This is the second part of live blogging my analysis of the 365 double jigs collected in “O’Neill’s 1001”. Part 1 is here.
Here is the full similarity matrix with all the corrections I applied yesterday. (I made the values on the diagonal to be 0.25 in the plot).
Below is a histogram of the values we see in the similarity matrix.
The little ticks we see at values greater than 0.6 are those pairs of transcriptions investigated in part 1. The smallest value in this matrix is 0.048, which is the normalized DL similarity of jigs #178 (“Paddy O’Rafferty”) and #327 (“Stay where you are”):
I was thinking that this small number would be due to the comparison of a jig with many parts and one with fewer parts — and here we see a five part jig and a three part jig. We also notice that the third part of “Paddy O’Rafferty” has 7 measures instead of 8! It’s another transcription mistake (which motivates making sure all jigs in the collection have the right number of measures). Nonetheless, these jigs are quite different and so do deserve a small similarity score… but I do wonder why the smallest normalized DL similarity doesn’t come from the longest and shortest jigs in the dataset.
Wait a second! I forgot python indexes from 0. This means the smallest similarity is actually between jigs #179 (“I do not incline”) and #328 (“Miss Walsh’s fancy”):
Huh. These are quite different, but again not as different as I expected in terms of structure. The normalized DL similarity between “I do not incline” and “Paddy O’Rafferty” is 0.31… which is about 10 times larger than the smallest normalized DL similarity we see. Perhaps my confusion comes from the fact that comparing strings is not like comparing tunes.
Let’s collapse the similarity matrix to find the mean similarities of each transcription in the collection:
The transcription with the smallest mean DL similarity is #257 (“Morgan Rattler”), which is a very long one… and now I find mistakes in its transcription. Here’s the corrected version:
The tune with the largest mean normalized DL similarity is #114 (“The maid on the green”):
So it seems my intuition is right, but in a limiting sense: the tunes with the smallest normalized DL similarity among all of them are long ones. And the tunes with the greatest normalized DL similarity are short ones. Let’s plot the mean normalized DL similarity of tunes as a function of their lengths in characters to confirm this. Below is a scatter plot for all 365 jigs (numbers correspond to the jigs). We see a clear negative correlation between tune length and mean similarity.

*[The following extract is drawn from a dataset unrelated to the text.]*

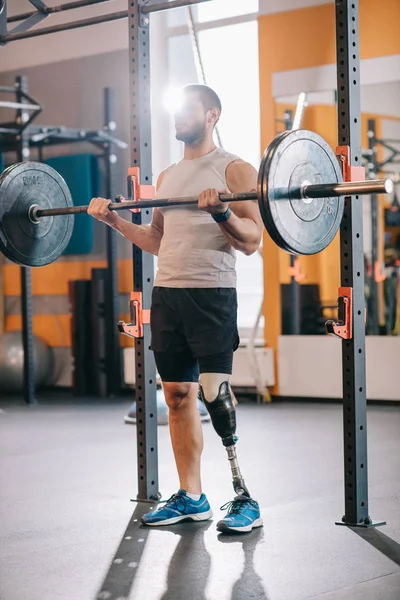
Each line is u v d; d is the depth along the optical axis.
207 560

The shortest jig with the smallest mean normalized DL similarity is #164 (“The ladies of Carrick”):
This motivates another approach to analyzing relationships in the dataset. Let us perform multidimensional scaling on the similarity matrix (or rather the dissimilarity matrix), projecting onto two dimensions. This essentially tries to find a way to position the transcriptions on a plane such that their pairwise distances reflect their pairwise dissimilarities. Here’s the result:
The darkness of the labels is proportional to the length of the transcriptions, with lighter values being longer transcriptions. It appears that all of the longest transcriptions are at the periphery. Jigs #257 is in the southeast corner. Jig #164 (the shortest jig with the smallest mean norm. DL similarity) is on the periphery in the southwest corner.
Closest to the centroid of this mass is jig #134 (“Young Tim Murphy”):
which we saw yesterday has the fifth largest normalized DL similarity in all pairs (with jig #296, the next closest to the center). So, according to the normalized DL similarity, these transcriptions are the most similar to all others in the dataset.
In conclusion, looking at this set of 365 transcriptions through the musically naive approach of edit distances between strings provides a sensible amount of useful observations … including several error detections! Now we must move to be less musically naive. For instance, an edit-distance comparison of the transcription strings “DEFG2G” and “DE^FG2G” should be zero if they both occur in D major. Also “DEFG2G” and “DEFG2G” should not have an edit distance of zero if one is in D major and the other is in D minor. The next complication then will consider the mode in the computation of the similarity. All pitches will have to be made explicit. Then we will have to consider variations, e.g., “DEFG2G” and “DEFGGG” and “DEFG3” should also have edit distances of zero because they are equivalent as variations.